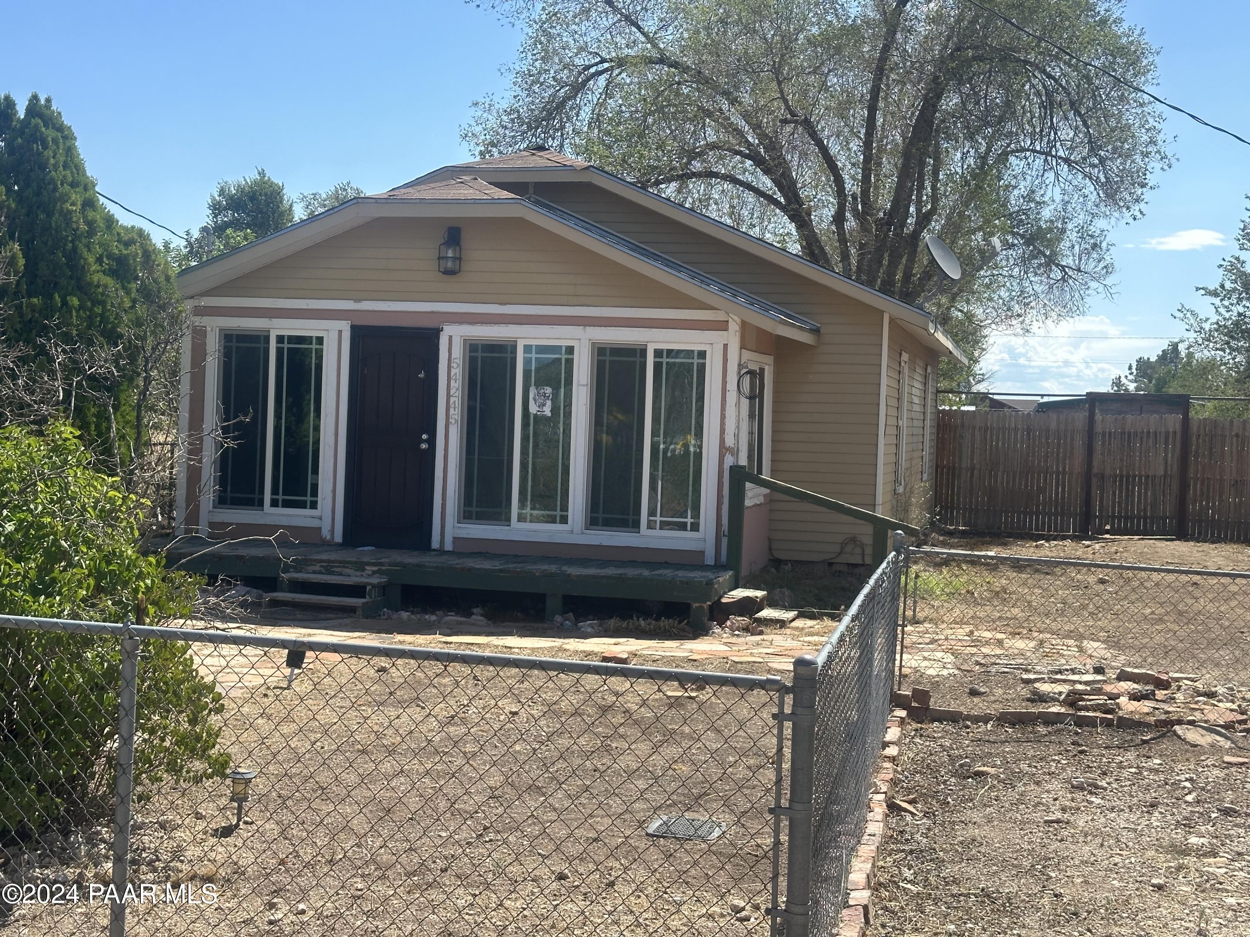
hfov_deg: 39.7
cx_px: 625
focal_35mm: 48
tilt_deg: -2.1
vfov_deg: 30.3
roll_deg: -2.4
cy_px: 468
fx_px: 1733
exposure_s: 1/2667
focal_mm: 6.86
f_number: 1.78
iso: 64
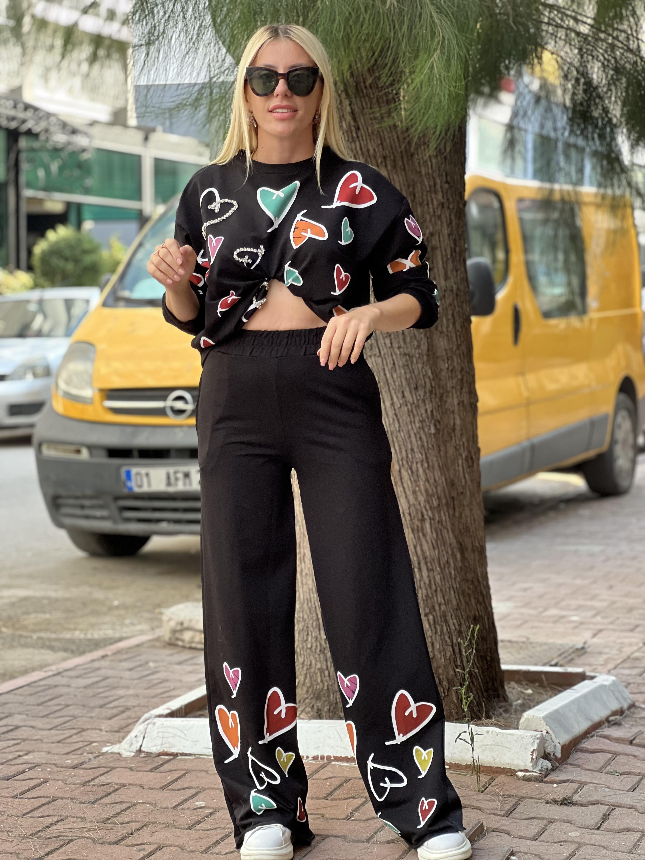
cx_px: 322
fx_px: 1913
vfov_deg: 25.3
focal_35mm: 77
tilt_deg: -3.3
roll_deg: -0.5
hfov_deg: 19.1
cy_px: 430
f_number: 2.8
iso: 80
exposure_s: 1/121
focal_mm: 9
+ + + + + + +
Transcribe every line of the listing above exactly; skip the pictures.

- [RESPONSE TO THIS TASK]:
hfov_deg: 39.7
cx_px: 625
focal_35mm: 48
tilt_deg: -2.1
vfov_deg: 30.3
roll_deg: -2.4
cy_px: 468
fx_px: 1733
exposure_s: 1/2667
focal_mm: 6.86
f_number: 1.78
iso: 64
cx_px: 322
fx_px: 1913
vfov_deg: 25.3
focal_35mm: 77
tilt_deg: -3.3
roll_deg: -0.5
hfov_deg: 19.1
cy_px: 430
f_number: 2.8
iso: 80
exposure_s: 1/121
focal_mm: 9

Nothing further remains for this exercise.